Bounding box prediction data
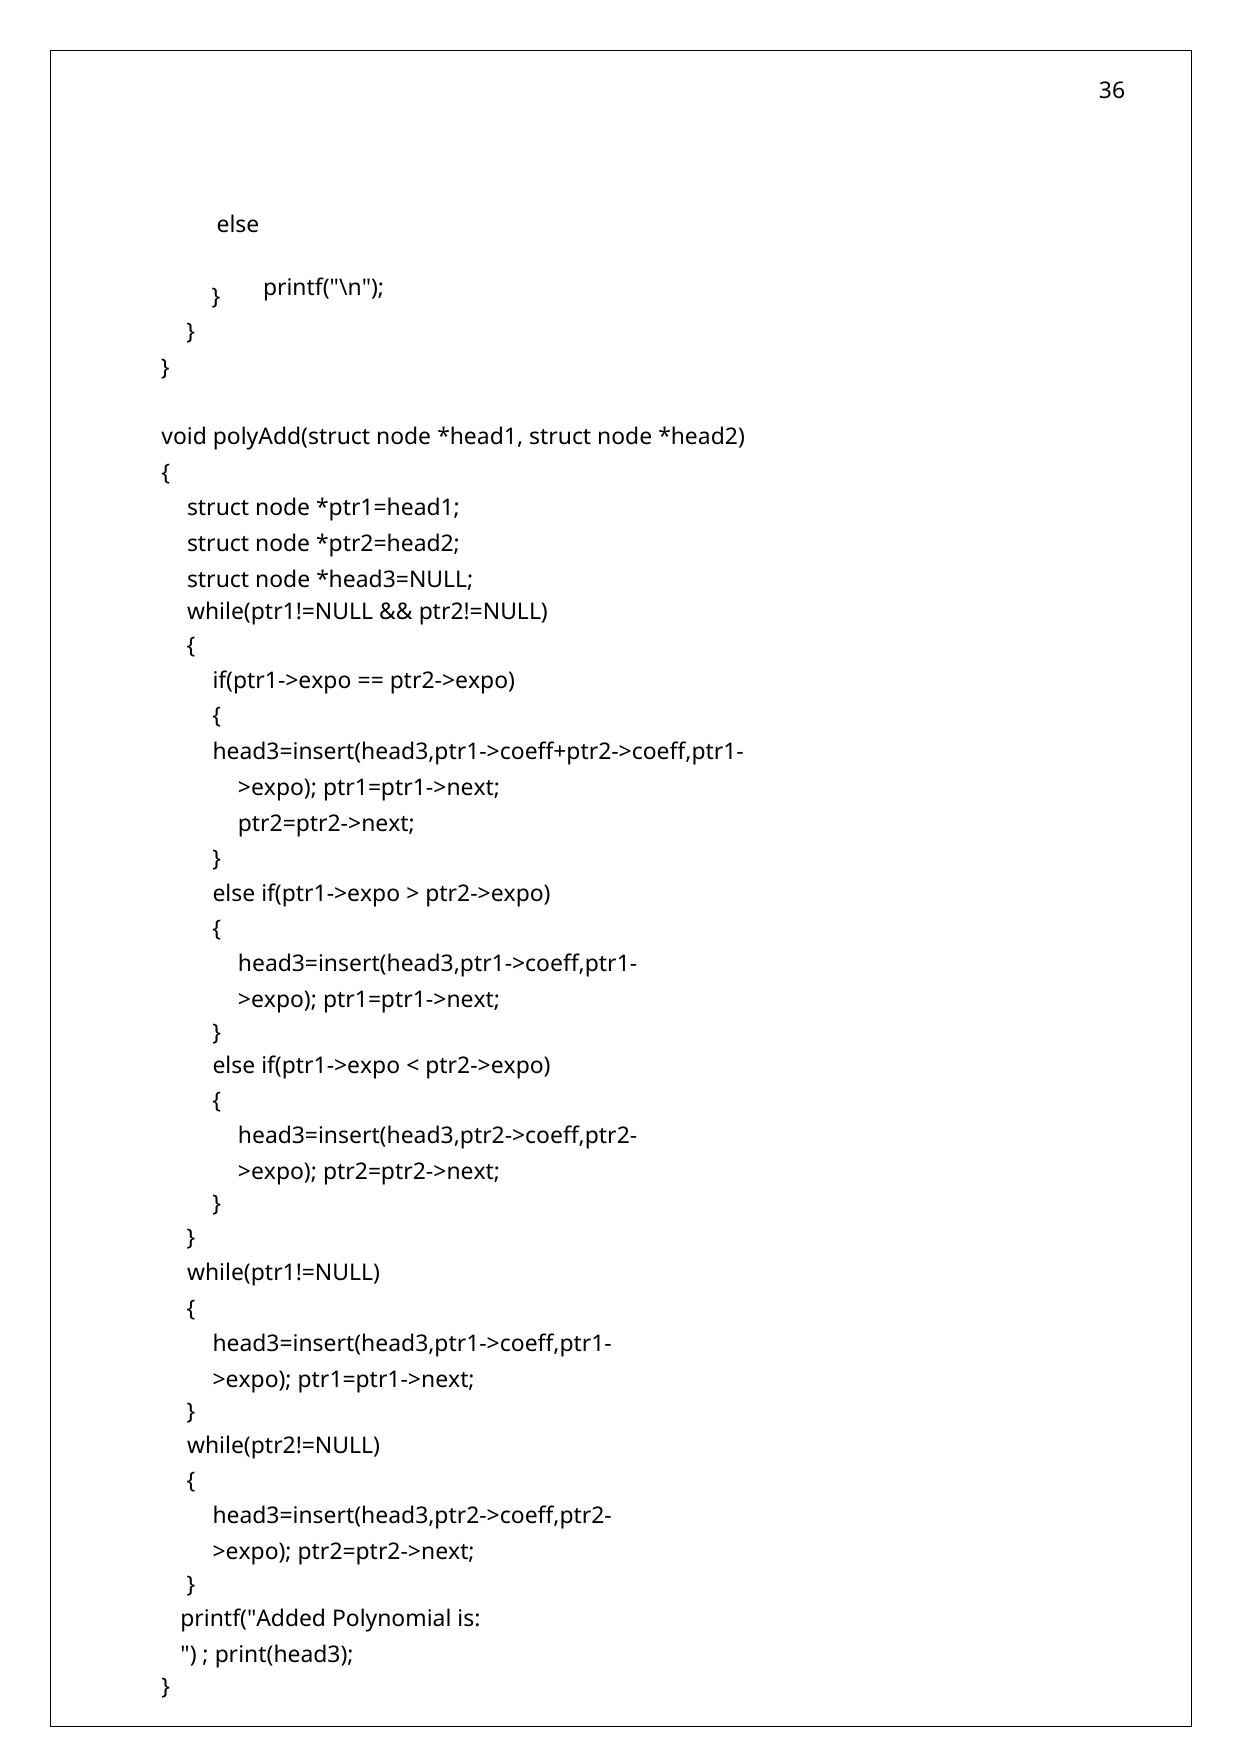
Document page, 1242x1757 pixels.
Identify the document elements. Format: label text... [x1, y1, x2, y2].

text } [161, 1673, 1162, 1700]
text while(ptr1!=NULL) [187, 1256, 1162, 1287]
text printf("\n"); [263, 270, 1162, 302]
text { [212, 699, 1162, 731]
text ptr2=ptr2->next; [238, 807, 1162, 838]
text } [186, 1221, 1162, 1252]
text else if(ptr1->expo < ptr2->expo) [212, 1049, 1162, 1080]
text } [186, 1398, 1162, 1425]
text { [161, 456, 1162, 487]
text while(ptr1!=NULL && ptr2!=NULL) [187, 599, 1162, 625]
text { [212, 912, 1162, 943]
text head3=insert(head3,ptr2->coeff,ptr2->expo); ptr2=ptr2->next; [212, 1499, 665, 1567]
text { [212, 1084, 1162, 1115]
text { [186, 629, 1162, 660]
text void polyAdd(struct node *head1, struct node *head2) [161, 420, 1162, 452]
text } [122, 315, 259, 346]
text } [212, 842, 1162, 873]
text } [212, 1019, 1162, 1045]
text } [112, 350, 217, 382]
text } [186, 1571, 1162, 1597]
text { [186, 1292, 1162, 1323]
text head3=insert(head3,ptr2->coeff,ptr2->expo); ptr2=ptr2->next; [238, 1119, 690, 1186]
text struct node *ptr1=head1; struct node *ptr2=head2; struct node *head3=NULL; [187, 491, 491, 594]
text if(ptr1->expo == ptr2->expo) [212, 664, 1162, 696]
text while(ptr2!=NULL) [187, 1429, 1162, 1460]
text head3=insert(head3,ptr1->coeff,ptr1->expo); ptr1=ptr1->next; [212, 1327, 665, 1394]
text { [186, 1464, 1162, 1495]
text head3=insert(head3,ptr1->coeff+ptr2->coeff,ptr1->expo); ptr1=ptr1->next; [212, 734, 789, 802]
text } [173, 280, 259, 311]
text else if(ptr1->expo > ptr2->expo) [212, 877, 1162, 908]
text printf("Added Polynomial is: ") ; print(head3); [180, 1602, 498, 1669]
text else [112, 208, 259, 239]
text head3=insert(head3,ptr1->coeff,ptr1->expo); ptr1=ptr1->next; [238, 947, 690, 1014]
text } [212, 1191, 1162, 1217]
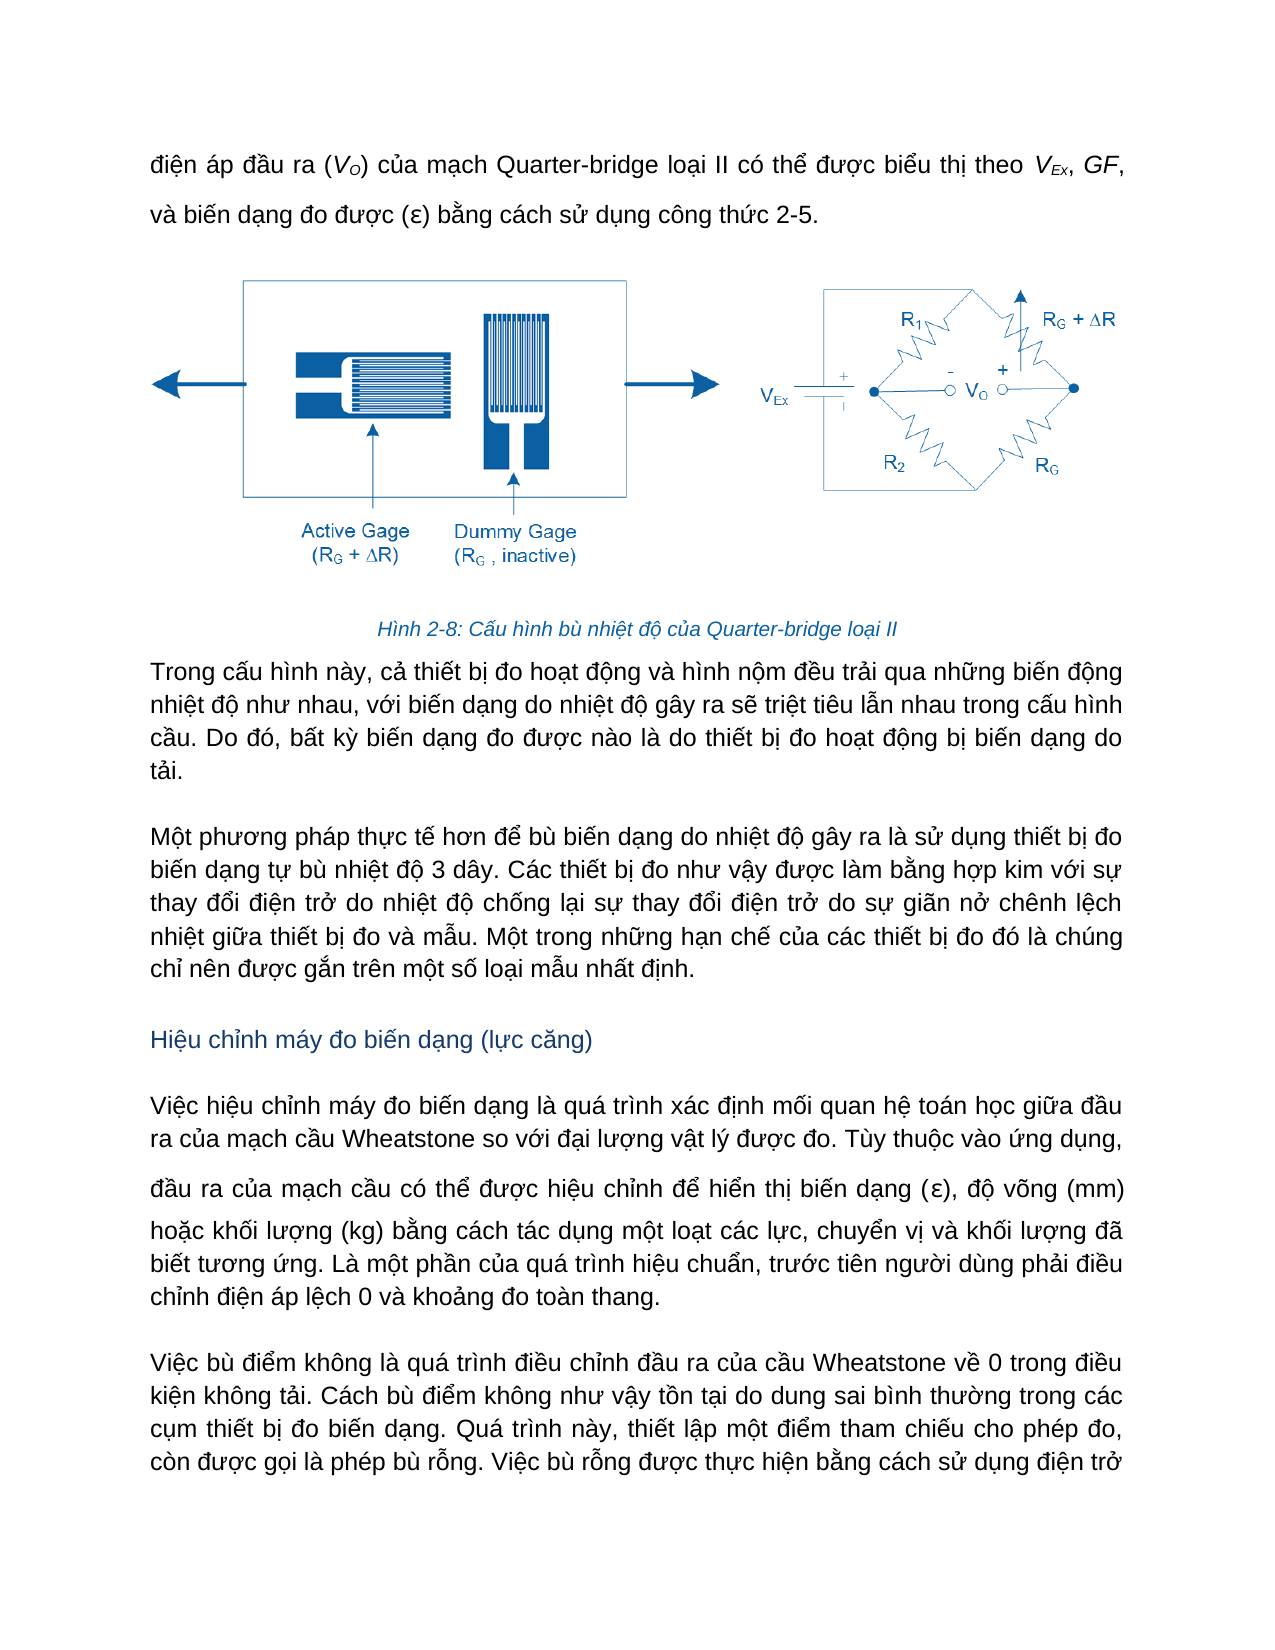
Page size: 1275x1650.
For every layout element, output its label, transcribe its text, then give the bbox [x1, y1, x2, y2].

text Việc hiệu chỉnh máy đo biến dạng là quá trình xác định mối quan hệ toán học giữa đầu ra của mạch cầu Wheatstone so với đại lượng vật lý được đo. Tùy thuộc vào ứng dụng, đầu ra của mạch cầu có thể được hiệu chỉnh để hiển thị biến dạng (ε), độ võng (mm) hoặc khối lượng (kg) bằng cách tác dụng một loạt các lực, chuyển vị và khối lượng đã biết tương ứng. Là một phần của quá trình hiệu chuẩn, trước tiên người dùng phải điều chỉnh điện áp lệch 0 và khoảng đo toàn thang. [150, 1091, 1125, 1310]
text Hình 2-8: Cấu hình bù nhiệt độ của Quarter-bridge loại II [150, 617, 1125, 641]
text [150, 150, 1125, 238]
subtitle Hiệu chỉnh máy đo biến dạng (lực căng) [150, 1025, 1125, 1053]
picture [150, 278, 1125, 577]
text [150, 1348, 1125, 1476]
text Trong cấu hình này, cả thiết bị đo hoạt động và hình nộm đều trải qua những biến động nhiệt độ như nhau, với biến dạng do nhiệt độ gây ra sẽ triệt tiêu lẫn nhau trong cấu hình cầu. Do đó, bất kỳ biến dạng đo được nào là do thiết bị đo hoạt động bị biến dạng do tải. [150, 657, 1125, 785]
text Một phương pháp thực tế hơn để bù biến dạng do nhiệt độ gây ra là sử dụng thiết bị đo biến dạng tự bù nhiệt độ 3 dây. Các thiết bị đo như vậy được làm bằng hợp kim với sự thay đổi điện trở do nhiệt độ chống lại sự thay đổi điện trở do sự giãn nở chênh lệch nhiệt giữa thiết bị đo và mẫu. Một trong những hạn chế của các thiết bị đo đó là chúng chỉ nên được gắn trên một số loại mẫu nhất định. [150, 822, 1125, 983]
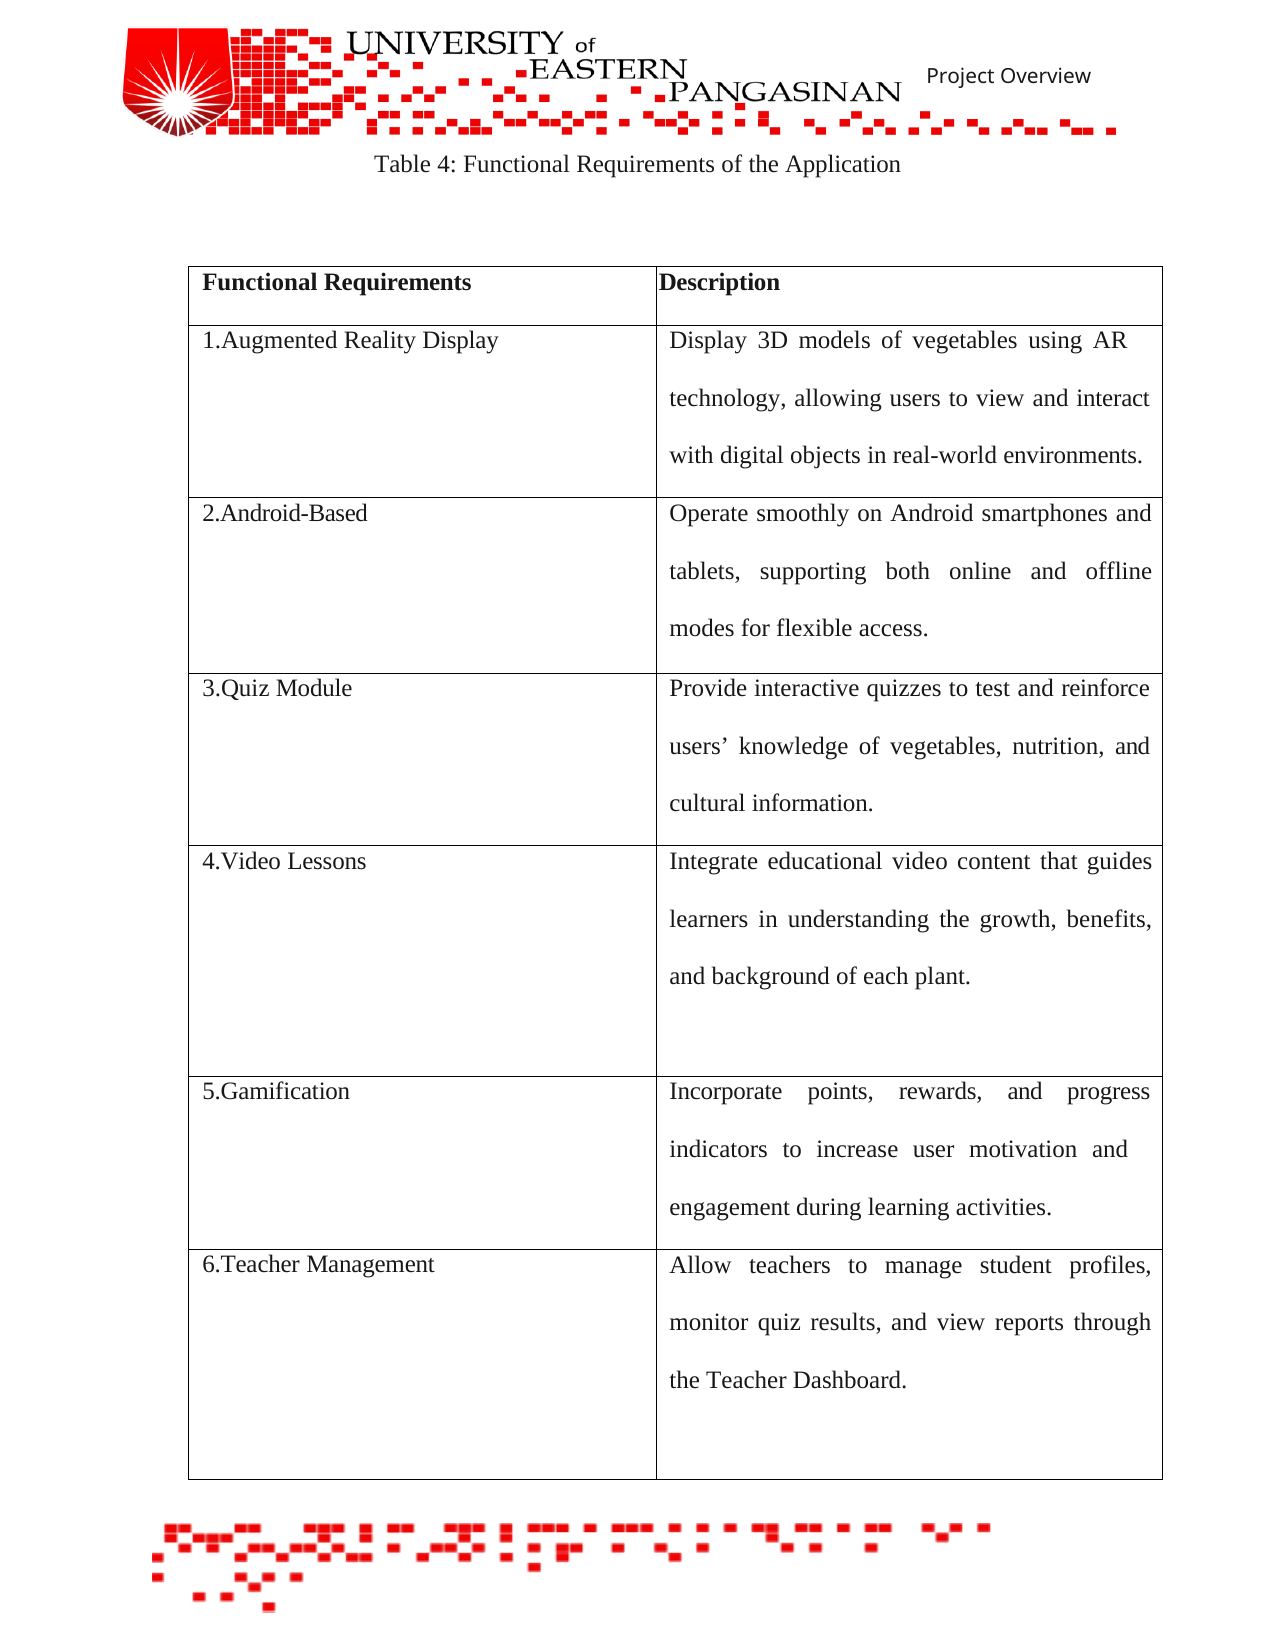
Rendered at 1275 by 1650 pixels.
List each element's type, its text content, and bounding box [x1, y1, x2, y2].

table_cell 5.Gamification [189, 1077, 656, 1249]
table_cell 6.Teacher Management [189, 1250, 656, 1479]
table_cell Integrate educational video content that guides learners in understanding the growth, benefits, and background of each plant. [657, 846, 1162, 1076]
picture [120, 26, 1116, 139]
table_cell 2.Android-Based [189, 498, 656, 672]
picture [152, 1523, 991, 1613]
table_header Functional Requirements [189, 267, 656, 324]
text Table 4: Functional Requirements of the Application [151, 149, 1124, 177]
table_cell 1.Augmented Reality Display [189, 326, 656, 497]
table_cell Display 3D models of vegetables using AR technology, allowing users to view and interact with digital objects in real-world environments. [657, 326, 1162, 497]
table_cell Incorporate points, rewards, and progress indicators to increase user motivation and engagement during learning activities. [657, 1077, 1162, 1249]
table_header Description [657, 267, 1162, 324]
table_cell 3.Quiz Module [189, 674, 656, 845]
table_cell Provide interactive quizzes to test and reinforce users’ knowledge of vegetables, nutrition, and cultural information. [657, 674, 1162, 845]
table_cell 4.Video Lessons [189, 846, 656, 1076]
table_cell Allow teachers to manage student profiles, monitor quiz results, and view reports through the Teacher Dashboard. [657, 1250, 1162, 1479]
table_cell Operate smoothly on Android smartphones and tablets, supporting both online and offline modes for flexible access. [657, 498, 1162, 672]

Directions for this task: The answer consists of every line above in which the word "view" occurs.

Written response:
table_cell Display 3D models of vegetables using AR technology, allowing users to view and interact with digital objects in real-world environments. [657, 326, 1162, 497]
table_cell Allow teachers to manage student profiles, monitor quiz results, and view reports through the Teacher Dashboard. [657, 1250, 1162, 1479]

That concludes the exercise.